Listed entries
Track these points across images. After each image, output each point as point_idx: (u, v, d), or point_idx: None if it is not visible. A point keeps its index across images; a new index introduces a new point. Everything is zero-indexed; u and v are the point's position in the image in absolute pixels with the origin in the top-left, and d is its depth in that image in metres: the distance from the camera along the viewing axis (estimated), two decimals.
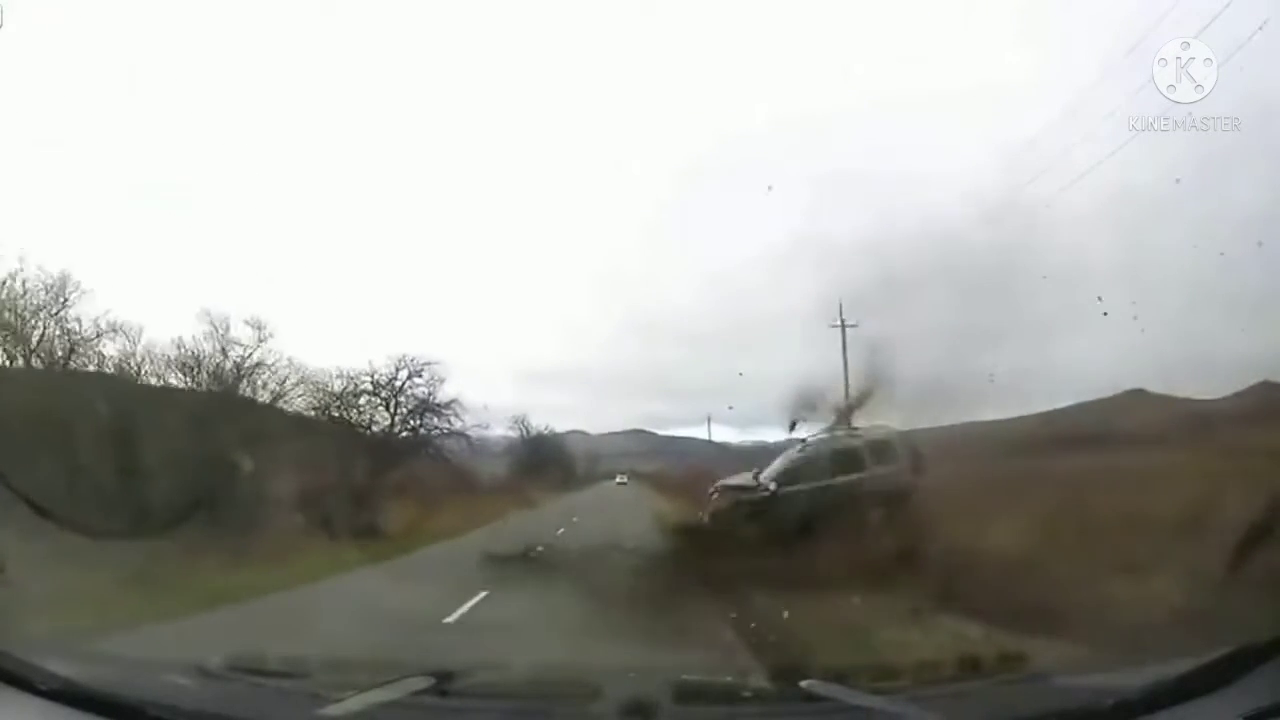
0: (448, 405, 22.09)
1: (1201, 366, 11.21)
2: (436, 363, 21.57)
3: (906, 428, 13.15)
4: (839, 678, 2.46)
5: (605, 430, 32.58)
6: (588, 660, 5.08)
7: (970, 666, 2.78)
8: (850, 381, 14.50)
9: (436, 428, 22.37)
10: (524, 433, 29.56)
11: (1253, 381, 11.06)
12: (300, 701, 2.32)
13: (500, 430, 27.04)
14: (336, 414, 20.65)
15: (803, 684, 2.36)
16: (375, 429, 21.66)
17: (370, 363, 21.42)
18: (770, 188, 16.56)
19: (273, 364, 17.63)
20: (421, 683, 2.36)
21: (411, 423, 22.17)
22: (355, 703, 2.15)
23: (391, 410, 22.05)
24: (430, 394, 22.05)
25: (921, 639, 6.29)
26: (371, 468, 19.54)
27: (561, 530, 16.70)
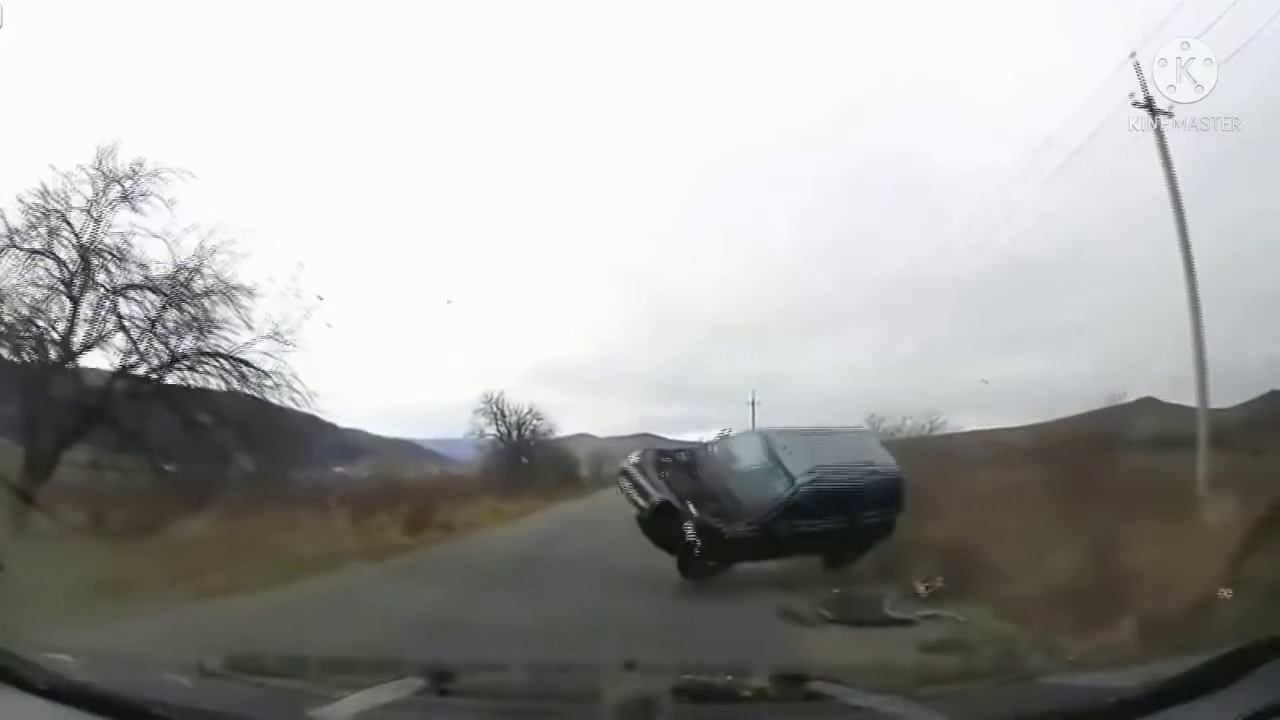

Your goal
Give every entry above again, exactly, and keep all pictures out of it.

Solution for this exercise
Track these points across images. After each image, output each point as point_idx: (u, v, d), or point_idx: None if it is not visible. A point keeps its index across images; a new index introduces a new point. Everything is zero-indexed; u and v are the point's position in the image in absolute pixels with the origin in the top-left, and d is its depth in that image in metres: the distance from the camera along the viewing axis (estimated), two decimals.
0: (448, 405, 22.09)
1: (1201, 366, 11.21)
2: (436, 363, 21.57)
3: (906, 428, 13.15)
4: (839, 678, 2.46)
5: (605, 430, 32.58)
6: (588, 660, 5.08)
7: (970, 666, 2.78)
8: (850, 381, 14.50)
9: (436, 428, 22.37)
10: (524, 433, 29.56)
11: (1253, 381, 11.06)
12: (300, 701, 2.32)
13: (500, 430, 27.04)
14: (336, 414, 20.65)
15: (803, 684, 2.36)
16: (375, 429, 21.66)
17: (370, 363, 21.42)
18: (770, 188, 16.56)
19: (273, 364, 17.63)
20: (421, 683, 2.36)
21: (411, 423, 22.17)
22: (355, 703, 2.15)
23: (391, 410, 22.05)
24: (430, 394, 22.05)
25: (921, 639, 6.29)
26: (371, 468, 19.54)
27: (561, 530, 16.70)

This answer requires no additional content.